The Irony of the Holy Land


In the desert, Jesus fasted for 40 days, resisting Satan’s chiding to turn stones to bread to feed Himself. Like Jesus, all groups and individuals in Israel must resist the temptation to manipulate the land for their satisfaction.

Also on the Mount of Temptation, Jesus refused to pay homage to the devil in exchange for power over all the kingdoms of the world. Like Jesus, all groups and individuals in Israel — Christians and Muslims and Jews — must resist the temptation to compromise in exchange for control.

Humanity, however, has not enjoyed such success in resisting temptation. Consequently, the modern Israeli state provides an ongoing case study in our inability to solve problems by force.

Still, we live in a world of tooth-and-nail power struggles for everything from parking places to public office. Ultimately, these struggles make losers of all participants. Like a chess match in stalemate, the moves continue, but nobody wins, as in Israel, where war is waged. More people die; borders change; but attitudes don’t. More people are born, and hatred is bequeathed to still another generation.

Irony abounds in Israel, where even the road signs in Hebrew, Arabic and English signal a country with overlapping layers of language, culture and faith.

Consider, for example, the Cenacle. Tradition holds that the location is above David’s Tomb — a site of Jewish significance. The Crusaders believed that the space marked the room of the Last Supper — a site of Christian significance. Eventually, the Cenacle served as a mosque — a site of Muslim significance. The same holy place, but in Israel the imprint of differences seems to bear more weight.

That’s why, along with the holy places of the Holy Land, pilgrims will see military installations, border patrols stationed in the hills and along river beds. In Israel, young women soldiers in “civvies” carry M16 rifles as casually as handbags.

Bullet holes pock a marble column in el-Aksa Mosque.
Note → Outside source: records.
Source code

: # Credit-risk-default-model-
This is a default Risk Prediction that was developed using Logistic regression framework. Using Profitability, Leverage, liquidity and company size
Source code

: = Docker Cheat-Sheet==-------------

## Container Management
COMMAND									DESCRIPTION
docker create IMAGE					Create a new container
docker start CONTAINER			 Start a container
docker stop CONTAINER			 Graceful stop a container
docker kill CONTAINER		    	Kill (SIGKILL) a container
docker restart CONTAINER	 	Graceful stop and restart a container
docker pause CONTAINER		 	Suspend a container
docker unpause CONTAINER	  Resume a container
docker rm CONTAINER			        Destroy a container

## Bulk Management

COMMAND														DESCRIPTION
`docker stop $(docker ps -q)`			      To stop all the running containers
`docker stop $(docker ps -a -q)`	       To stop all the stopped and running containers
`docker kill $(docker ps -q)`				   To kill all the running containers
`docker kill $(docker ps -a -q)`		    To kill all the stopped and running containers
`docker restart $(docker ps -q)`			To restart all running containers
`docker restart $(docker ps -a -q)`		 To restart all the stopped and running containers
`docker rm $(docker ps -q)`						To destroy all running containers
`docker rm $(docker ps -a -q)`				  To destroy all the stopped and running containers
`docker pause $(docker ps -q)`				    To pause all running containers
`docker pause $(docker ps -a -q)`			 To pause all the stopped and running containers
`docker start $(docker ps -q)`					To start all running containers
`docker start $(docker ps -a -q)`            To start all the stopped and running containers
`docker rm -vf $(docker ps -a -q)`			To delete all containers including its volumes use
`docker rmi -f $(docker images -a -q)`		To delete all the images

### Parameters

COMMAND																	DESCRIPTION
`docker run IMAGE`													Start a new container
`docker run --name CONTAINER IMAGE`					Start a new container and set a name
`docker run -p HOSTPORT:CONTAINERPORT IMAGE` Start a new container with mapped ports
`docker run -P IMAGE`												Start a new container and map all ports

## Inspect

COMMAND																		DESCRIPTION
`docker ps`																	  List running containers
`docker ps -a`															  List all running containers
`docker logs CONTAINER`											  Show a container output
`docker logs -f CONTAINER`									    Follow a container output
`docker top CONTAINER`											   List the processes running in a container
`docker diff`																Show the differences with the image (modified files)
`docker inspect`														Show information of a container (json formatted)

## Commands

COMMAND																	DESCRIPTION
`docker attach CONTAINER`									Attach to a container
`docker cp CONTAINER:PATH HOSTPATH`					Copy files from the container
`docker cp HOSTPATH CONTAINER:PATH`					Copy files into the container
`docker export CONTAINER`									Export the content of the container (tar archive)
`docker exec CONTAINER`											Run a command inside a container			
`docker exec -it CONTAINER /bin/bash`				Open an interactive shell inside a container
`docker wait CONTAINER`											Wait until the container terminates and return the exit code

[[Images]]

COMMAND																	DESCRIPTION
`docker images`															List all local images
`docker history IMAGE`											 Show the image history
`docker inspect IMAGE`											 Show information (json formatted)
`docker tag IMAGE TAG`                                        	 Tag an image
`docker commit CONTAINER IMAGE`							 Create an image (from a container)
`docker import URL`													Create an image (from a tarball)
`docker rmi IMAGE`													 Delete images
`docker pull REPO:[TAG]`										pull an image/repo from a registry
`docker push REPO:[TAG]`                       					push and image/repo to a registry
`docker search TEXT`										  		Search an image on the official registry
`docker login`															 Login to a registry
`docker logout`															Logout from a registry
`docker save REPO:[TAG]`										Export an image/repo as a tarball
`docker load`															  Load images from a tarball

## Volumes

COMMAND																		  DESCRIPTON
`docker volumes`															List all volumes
Barbed wire and international land-mine warning signs belie the gentle landscape. At the Tel-Fahr Memorial, cyclamen — flowers protected by the Israeli government — blossom delicately along the Syrian bunkers where soldiers battled for possession of the Golan Heights.

At one of the famously bountiful Israeli breakfasts, I peeled a Jaffa orange while reading the morning paper’s account of two theaters in Amman, Jordan, bombed because they had screened soft porn.

The violence in the Middle East embodies the ultimate hypocrisy: People who claim to love God, but hate God’s children. But not only in the Mideast. In the former Yugoslavia, too. In Northern Ireland. In Africa. Surely here, in the United States, and in all places where we succumb to the temptation to take the devil up on his challenge to turn bread to stones, to forsake humility for power.

People who truly love God do not harbor hatred within their hearts. People of faith do not murder believers of other religions. Or bomb churches. Or movie theaters. They do not open fire on a crowd of people, or beat to death a man who made a wrong turn and then brutalize the corpse. It’s a risky, risky business deciphering God’s will, but it’s pretty safe to say these are not actions readily categorized as holy.

One day on pilgrimage, my party strayed from our itinerary, as pilgrims are wont to do, and happened upon the Church of Sts. Joachim and Ann, the parents of Mary. Down the hillside from a convent, we found the Crusader church’s ancient walls still standing. Upon entering the limestone ruins, the heady fragrance of narcissus buckled my knees. All along the fallen, corroding columns and throughout the roofless space, narcissus bloomed. And, wonder of wonders, from the remains of the altar grew an almond tree blossoming soft pink and perfumed.

In the years since my pilgrimage, much has happened in the Holy Land: historic handshakes, an assassination, bus bombings, an election, flirtation with treaties, more war, more talks. Much, in the past years, has remained the same. I think of the people I met in Israel, the holy places I visited, the landscape of milk and honey trodden over time by humanity, but also divinity. I recall the River Jordan, Sea of Galilee, the Mount of Temptation. And I keep hoping that — like the flowers blooming among the ruins — peace can take root in the Holy Land.

But intractable problems can’t be solved until we work earnestly to salve the world’s wounds with an example of love, respect for life, and religious tolerance. Until then, the peace in the Holy Land that so recently seemed possible will remain a dream. So close and yet so far away to hands that grab rather than reach.